[[ Extract to read, beginning ]]
Starling Bank cracks down on debtors after regulator launches probe into financial crime controls

Starling Bank has taken legal action against two dozen bad debtors as it grapples with rising defaults and a City watchdog probe into its financial crime controls.

The digital-only lender has filed winding-up petitions against 24 firms that have defaulted on loans, according to court filings. Most of these companies have reported little or no business activity, the Financial Times reported.

Three of the companies have never filed accounts, while another six have been dormant since they were incorporated. One debtor’s accounts claimed that for each year of trading, “the average number of employees during the year was NIL”.

Others have only filed accounts with a few hundred pounds worth of transactions.

In its annual report last week, Starling posted a 40 per cent rise in money set aside for bad loans to £13.9m, as well as that the Financial Conduct Authority (FCA) had opened an investigation last November regarding “aspects of its anti-money laundering and financial crime systems and control framework”.

The bank warned that “the potential impact of the investigation is currently unquantifiable but could be material”.

Eight of the debtors successfully applied for a Starling loan after incorporating in 2019 or afterwards. Starling has been criticised by politicians for using government-backed lending schemes during the Covid-19 pandemic to drive the expansion of its loan book.

The bank reported last week that, as of the end of March, roughly 90 per cent of its outstanding loans to small and medium-sized enterprises (SMEs) was guaranteed by the UK government.

A Starling spokesperson said: “We have an ongoing process of review of all our lending and take a proactive stance on recovery of defaulted loans.”

They added that the bank continued to take steps to “identify and report suspected fraud and wrongdoing to law enforcement and other agencies and to work with them as appropriate”.

Starling was cooperating with the FCA and “in some cases, have proactively identified and reported areas for improvement to our regulators”, the spokesperson said.

The news comes after digital-only rival Monzo revealed earlier this month that the FCA had dropped a criminal money-laundering investigation and was continuing it as a civil matter, which may result in fines.
[[ Extract to read, end ]]
[[ Data, beginning ]]
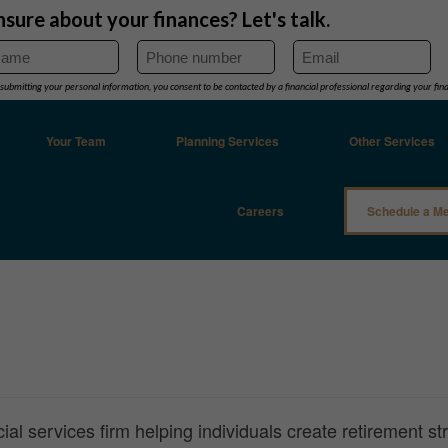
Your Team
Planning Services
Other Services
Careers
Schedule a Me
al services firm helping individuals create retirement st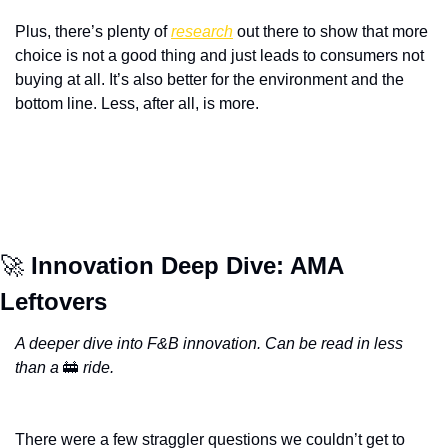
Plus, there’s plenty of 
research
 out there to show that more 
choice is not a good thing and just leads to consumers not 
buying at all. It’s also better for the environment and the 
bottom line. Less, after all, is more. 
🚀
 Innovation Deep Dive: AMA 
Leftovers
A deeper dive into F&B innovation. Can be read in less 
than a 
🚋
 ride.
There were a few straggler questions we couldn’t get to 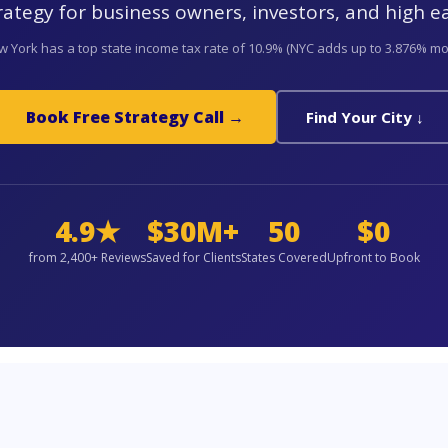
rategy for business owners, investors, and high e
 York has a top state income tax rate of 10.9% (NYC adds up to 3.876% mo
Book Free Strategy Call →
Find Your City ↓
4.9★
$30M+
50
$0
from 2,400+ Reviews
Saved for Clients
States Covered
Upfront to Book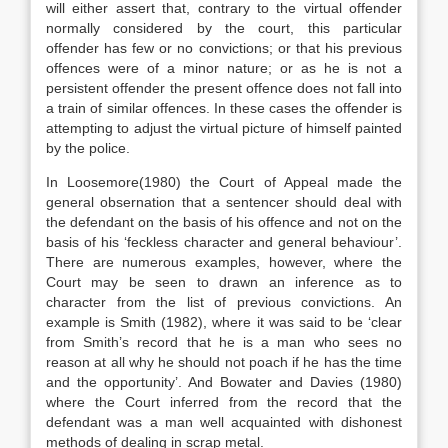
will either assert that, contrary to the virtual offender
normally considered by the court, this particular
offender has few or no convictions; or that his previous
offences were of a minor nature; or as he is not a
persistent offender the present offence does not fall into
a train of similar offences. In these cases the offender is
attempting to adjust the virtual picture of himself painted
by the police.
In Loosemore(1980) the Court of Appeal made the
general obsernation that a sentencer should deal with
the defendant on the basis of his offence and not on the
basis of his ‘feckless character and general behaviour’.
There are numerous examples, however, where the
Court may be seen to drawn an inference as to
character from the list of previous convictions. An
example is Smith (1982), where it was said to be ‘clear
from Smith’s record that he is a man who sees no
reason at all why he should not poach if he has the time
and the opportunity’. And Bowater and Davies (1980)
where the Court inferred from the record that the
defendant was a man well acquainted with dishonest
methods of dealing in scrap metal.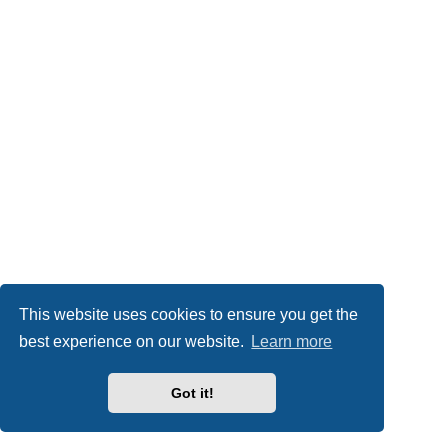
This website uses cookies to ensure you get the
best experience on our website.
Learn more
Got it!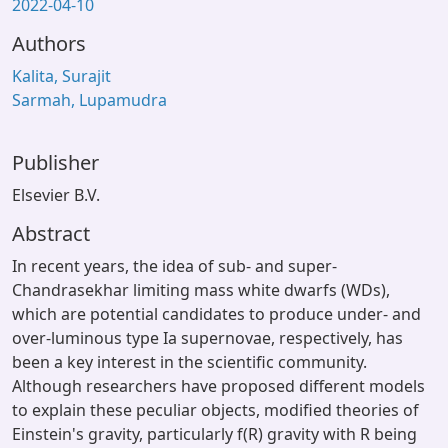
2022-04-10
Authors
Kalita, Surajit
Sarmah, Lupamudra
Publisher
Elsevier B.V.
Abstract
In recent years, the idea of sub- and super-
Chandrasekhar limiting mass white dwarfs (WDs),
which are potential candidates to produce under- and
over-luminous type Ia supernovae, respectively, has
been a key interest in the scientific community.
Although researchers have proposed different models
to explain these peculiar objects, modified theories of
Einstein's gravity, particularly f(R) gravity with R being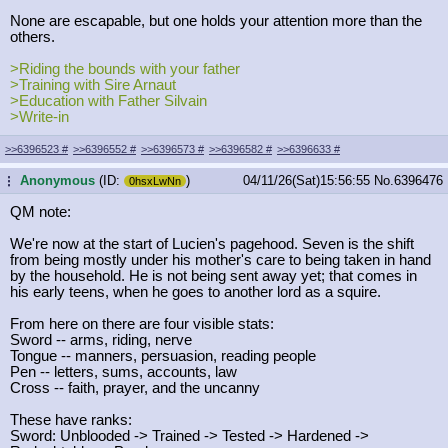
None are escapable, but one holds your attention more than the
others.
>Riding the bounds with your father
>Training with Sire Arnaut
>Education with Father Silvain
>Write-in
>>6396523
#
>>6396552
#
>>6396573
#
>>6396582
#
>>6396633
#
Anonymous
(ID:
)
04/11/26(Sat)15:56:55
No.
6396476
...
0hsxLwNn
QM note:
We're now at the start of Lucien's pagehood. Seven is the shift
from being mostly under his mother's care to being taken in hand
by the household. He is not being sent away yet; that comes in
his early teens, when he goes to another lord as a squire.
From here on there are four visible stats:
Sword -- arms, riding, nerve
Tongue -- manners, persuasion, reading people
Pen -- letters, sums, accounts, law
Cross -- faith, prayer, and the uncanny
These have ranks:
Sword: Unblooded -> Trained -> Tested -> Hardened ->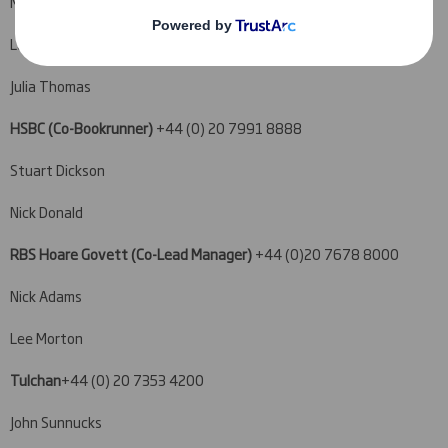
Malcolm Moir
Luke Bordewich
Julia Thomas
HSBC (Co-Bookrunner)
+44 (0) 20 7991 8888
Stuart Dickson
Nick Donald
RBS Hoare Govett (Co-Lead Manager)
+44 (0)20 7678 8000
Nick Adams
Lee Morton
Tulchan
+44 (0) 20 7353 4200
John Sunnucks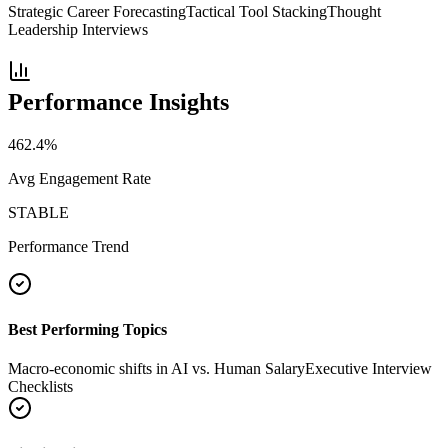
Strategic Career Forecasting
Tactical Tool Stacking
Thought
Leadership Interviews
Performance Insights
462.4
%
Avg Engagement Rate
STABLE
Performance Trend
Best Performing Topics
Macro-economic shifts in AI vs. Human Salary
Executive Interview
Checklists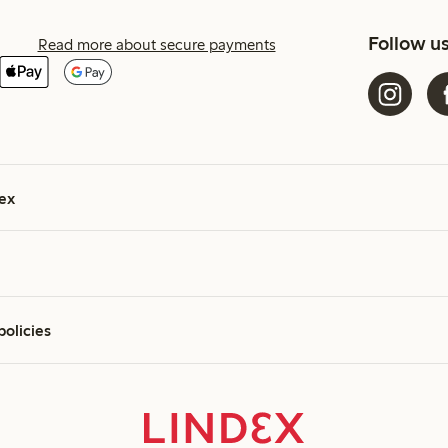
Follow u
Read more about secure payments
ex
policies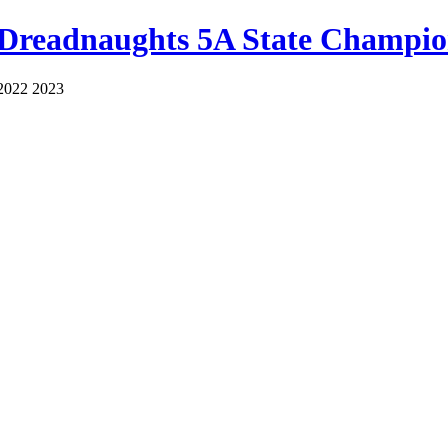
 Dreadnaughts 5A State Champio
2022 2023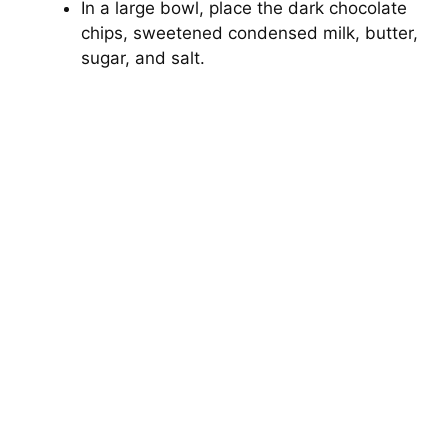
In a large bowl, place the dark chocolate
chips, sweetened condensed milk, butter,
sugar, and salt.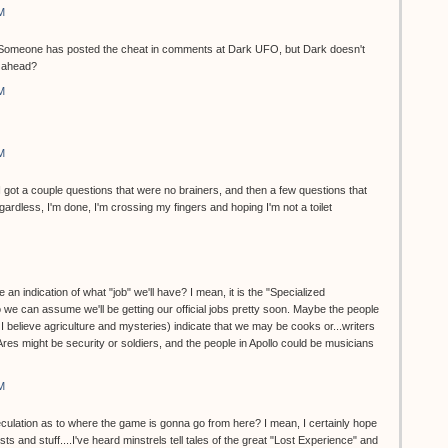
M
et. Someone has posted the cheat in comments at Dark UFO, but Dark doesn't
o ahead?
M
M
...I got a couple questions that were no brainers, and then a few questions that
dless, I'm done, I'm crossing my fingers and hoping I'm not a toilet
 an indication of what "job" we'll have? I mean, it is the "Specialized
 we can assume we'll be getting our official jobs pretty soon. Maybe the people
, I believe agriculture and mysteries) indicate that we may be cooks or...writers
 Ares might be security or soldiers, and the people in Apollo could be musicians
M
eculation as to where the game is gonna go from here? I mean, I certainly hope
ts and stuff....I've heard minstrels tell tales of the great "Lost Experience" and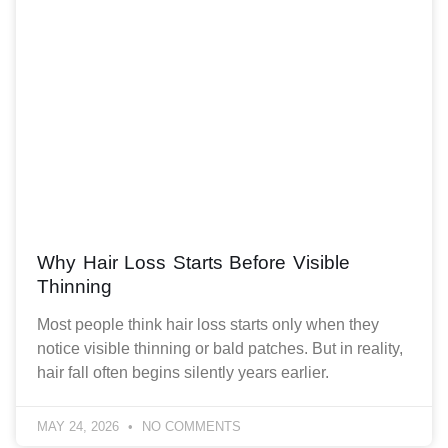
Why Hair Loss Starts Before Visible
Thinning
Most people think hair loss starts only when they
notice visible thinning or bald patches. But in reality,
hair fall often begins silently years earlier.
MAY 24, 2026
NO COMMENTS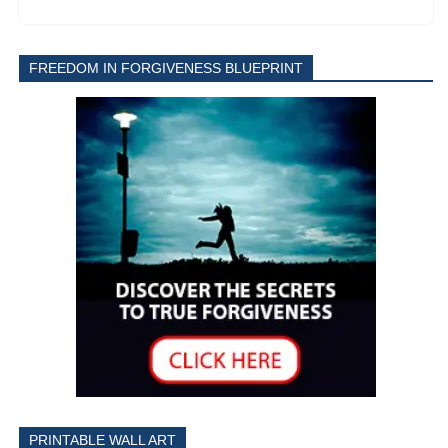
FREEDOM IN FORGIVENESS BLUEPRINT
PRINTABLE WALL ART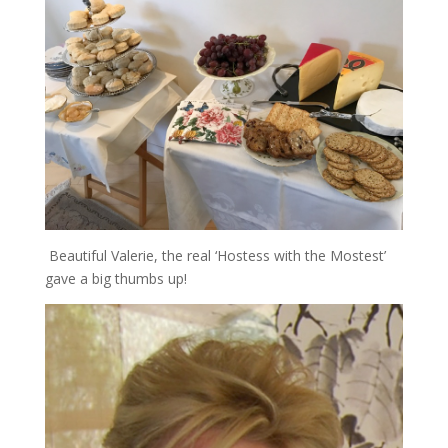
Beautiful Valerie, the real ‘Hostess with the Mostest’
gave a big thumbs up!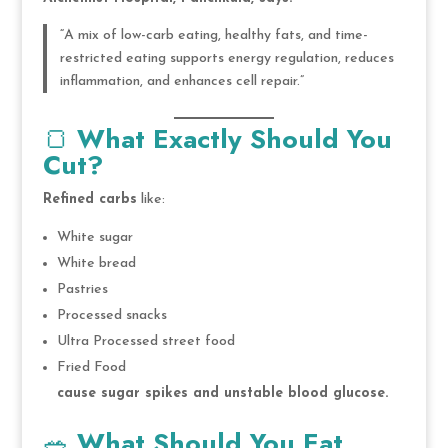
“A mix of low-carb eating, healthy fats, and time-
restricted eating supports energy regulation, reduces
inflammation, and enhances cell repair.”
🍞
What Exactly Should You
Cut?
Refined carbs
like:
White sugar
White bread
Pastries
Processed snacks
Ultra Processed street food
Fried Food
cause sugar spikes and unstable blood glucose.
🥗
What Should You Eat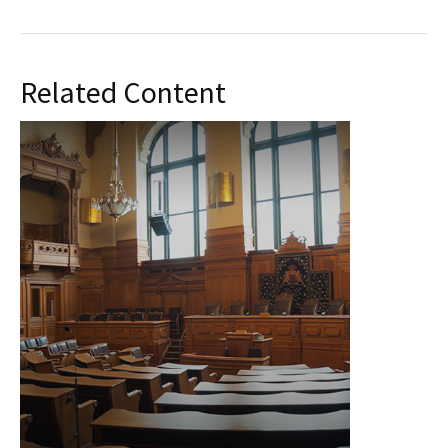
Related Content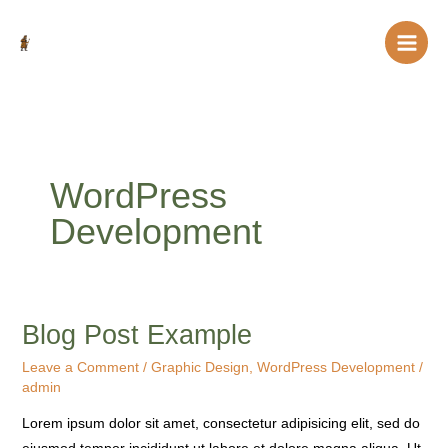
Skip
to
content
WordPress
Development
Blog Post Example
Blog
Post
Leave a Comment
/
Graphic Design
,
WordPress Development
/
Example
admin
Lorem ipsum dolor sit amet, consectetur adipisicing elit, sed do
[[ Data, end ]]
Return verbatim the passage of the Starling Bank article from "Starling Bank has" to "financial crime controls.".

*Task output*
Starling Bank has taken legal action against two dozen bad debtors as it grapples with rising defaults and a City watchdog probe into its financial crime controls.